Theo asks his driver to wait for us out the front of my building. I’m both surprised and thrilled to find everything still intact when we enter my apartment—I was expecting to see the place trashed.
‘Would you mind if I had a quick shower before we leave?’ I ask Theo. There was no point in me having one at the hospital because I had no clean clothes.
‘Of course not. Knock yourself out.’ He plops down on my couch and reaches for the television remote that’s sitting on my coffee table, making himself at home.
Even though I only live in an apartment, it’s very spacious and occupies the entire tenth floor. My lounge area and dining room are open plan, with the living space on the right and dining on the left. Through the archway is a large kitchen, and there’s a long hall that leads to the bedrooms and bathroom. I’ve converted one of my spare rooms into a large walk-in wardrobe, which I adore. The other remains empty—I’ve never had anyone stay. Before Brock came along, I was a loner, which was the way I liked it. My time was my own. When I was here, nobody could tell me what to do.
I let out a huge sigh of relief when I reach my bedroom. I’m grateful it’s the way I left it. I love my room, it’s my favourite part of the house—my sanctuary. The first thing I do when I enter is head towards the windows to open my blinds and let the light in. The room is all white. My bed, my furniture, the linen, even the walls—everything. I have a number of candles placed throughout as well. Taking a deep breath, calmness settles over me. That’s what this space does for me. I look down at the view of Sydney Harbour below.
After returning from being with my clients I would crave the purity of this space, because pure was the opposite of how I felt. No matter how many times I scrubbed myself in the shower, it was impossible to get that dirty, disgusting feeling off my skin. Brock’s the only person who has managed to remove the sins of my past.
My bedroom is the only real place I’ve ever felt comfortable and I truly love it here. But I know I can’t stay. Once things settle down, I’ll have to find somewhere safer to live. Somewhere where M won’t find me. Disappointment about leaving my sanctuary weighs heavily on me.

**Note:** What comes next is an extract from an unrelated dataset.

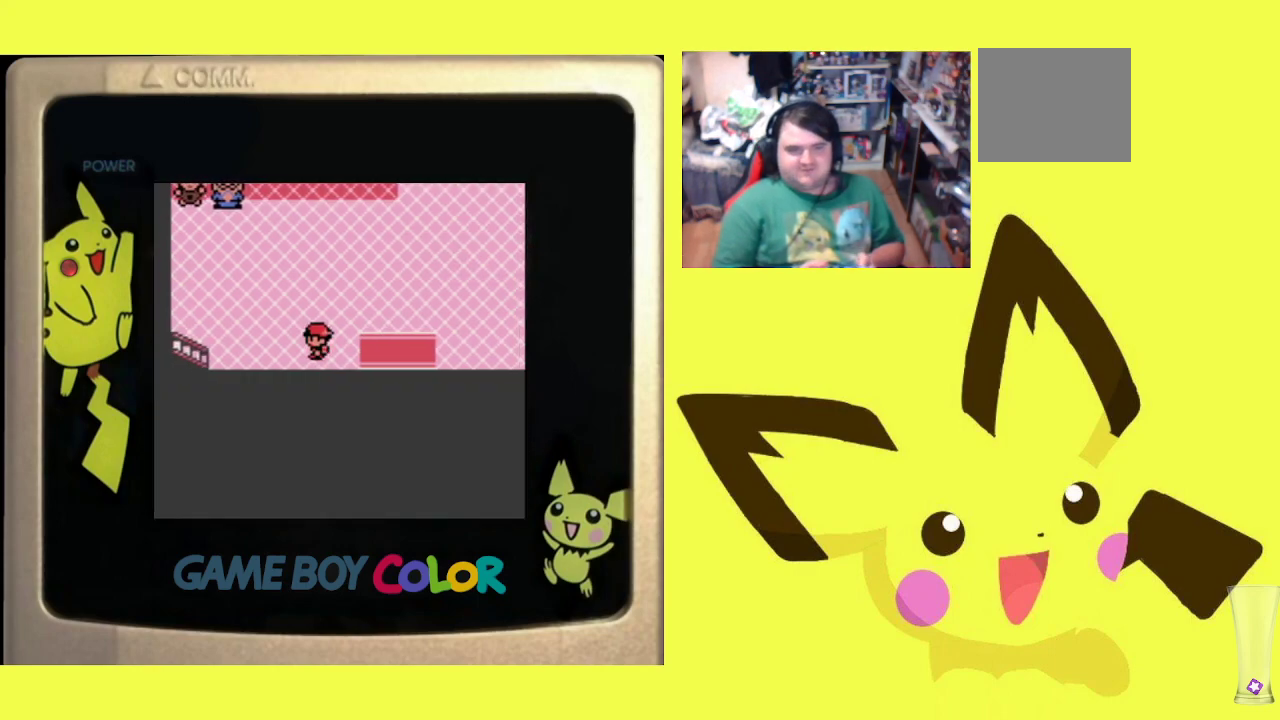
{"buttons": ["CIRCLE", "R1"], "events": [[50, "DPAD_LEFT", "up"], [200, "DPAD_UP", "down"], [233, "R1", "down"], [417, "DPAD_UP", "up"], [433, "CIRCLE", "down"]]}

I sit on the edge of my bed as my thoughts turn back to Brock. I hate to think of what he’s going through right now. I know his relationship with Maxwell wasn’t great. Nevertheless, he was still Brock’s father.
I contemplate calling him as I unravel the bandages on my wrists. I just need to know he’s okay. My heart is aching for not only him, but for Joshua and their mother. My hands slightly shake as I pick up the phone and dial Brock’s number. I’m not sure why I’m nervous, but I am.